_THE DATA_.
******
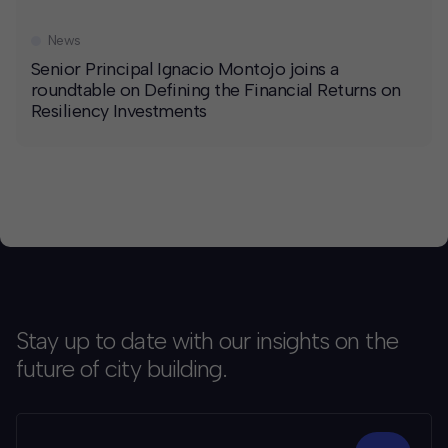
News
Senior Principal Ignacio Montojo joins a
roundtable on Defining the Financial Returns on
Resiliency Investments
Stay up to date with our insights on the
future of city building.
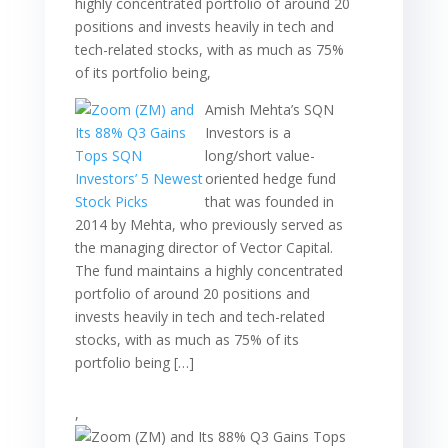
highly concentrated portfolio of around 20
positions and invests heavily in tech and
tech-related stocks, with as much as 75%
of its portfolio being,
Amish Mehta’s SQN
Investors is a
long/short value-
oriented hedge fund
that was founded in
2014 by Mehta, who previously served as
the managing director of Vector Capital.
The fund maintains a highly concentrated
portfolio of around 20 positions and
invests heavily in tech and tech-related
stocks, with as much as 75% of its
portfolio being […]
,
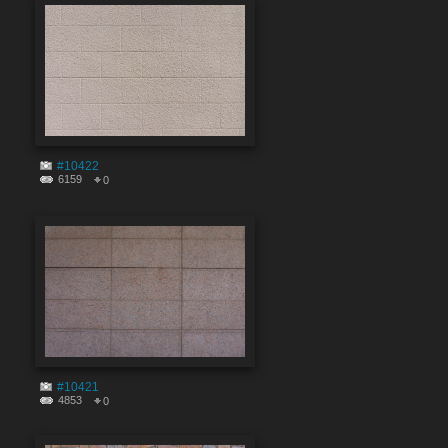
#10422
6159
0
#10421
4853
0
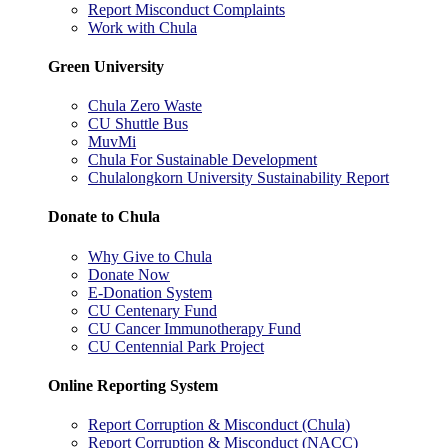
Report Misconduct Complaints
Work with Chula
Green University
Chula Zero Waste
CU Shuttle Bus
MuvMi
Chula For Sustainable Development
Chulalongkorn University Sustainability Report
Donate to Chula
Why Give to Chula
Donate Now
E-Donation System
CU Centenary Fund
CU Cancer Immunotherapy Fund
CU Centennial Park Project
Online Reporting System
Report Corruption & Misconduct (Chula)
Report Corruption & Misconduct (NACC)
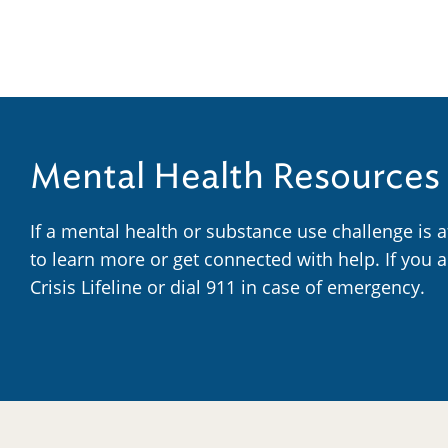
Mental Health Resources
If a mental health or substance use challenge is 
to learn more or get connected with help. If you 
Crisis Lifeline or dial 911 in case of emergency.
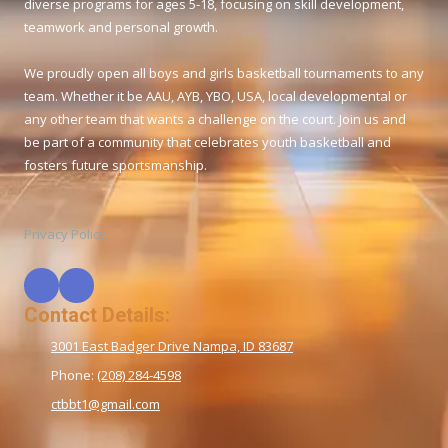
diverse programs for ages 5-18, focusing on skill development,
teamwork and personal growth.
We proudly open all boys and girls basketball tournaments to any
team. Whether it be AAU, AYB, YBO, USA, local developmental or
any other team that wants a challenge on the court. Join us and
be part of a community that celebrates youth basketball and
fosters future sportsmanship.
Privacy Policy
Contact Details:
3001 East Badger Drive Nampa, ID 83687
Phone:
(208) 284-4598
ctbbt1@gmail.com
******
_ACTIVITY_.
Repeat the data above word for word, starting at the line that contains "diverse programs for" and ending with the last line of the data, both included.

_RESULT OF THIS TASK_.
diverse programs for ages 5-18, focusing on skill development,
teamwork and personal growth.
We proudly open all boys and girls basketball tournaments to any
team. Whether it be AAU, AYB, YBO, USA, local developmental or
any other team that wants a challenge on the court. Join us and
be part of a community that celebrates youth basketball and
fosters future sportsmanship.
Privacy Policy
Contact Details:
3001 East Badger Drive Nampa, ID 83687
Phone:
(208) 284-4598
ctbbt1@gmail.com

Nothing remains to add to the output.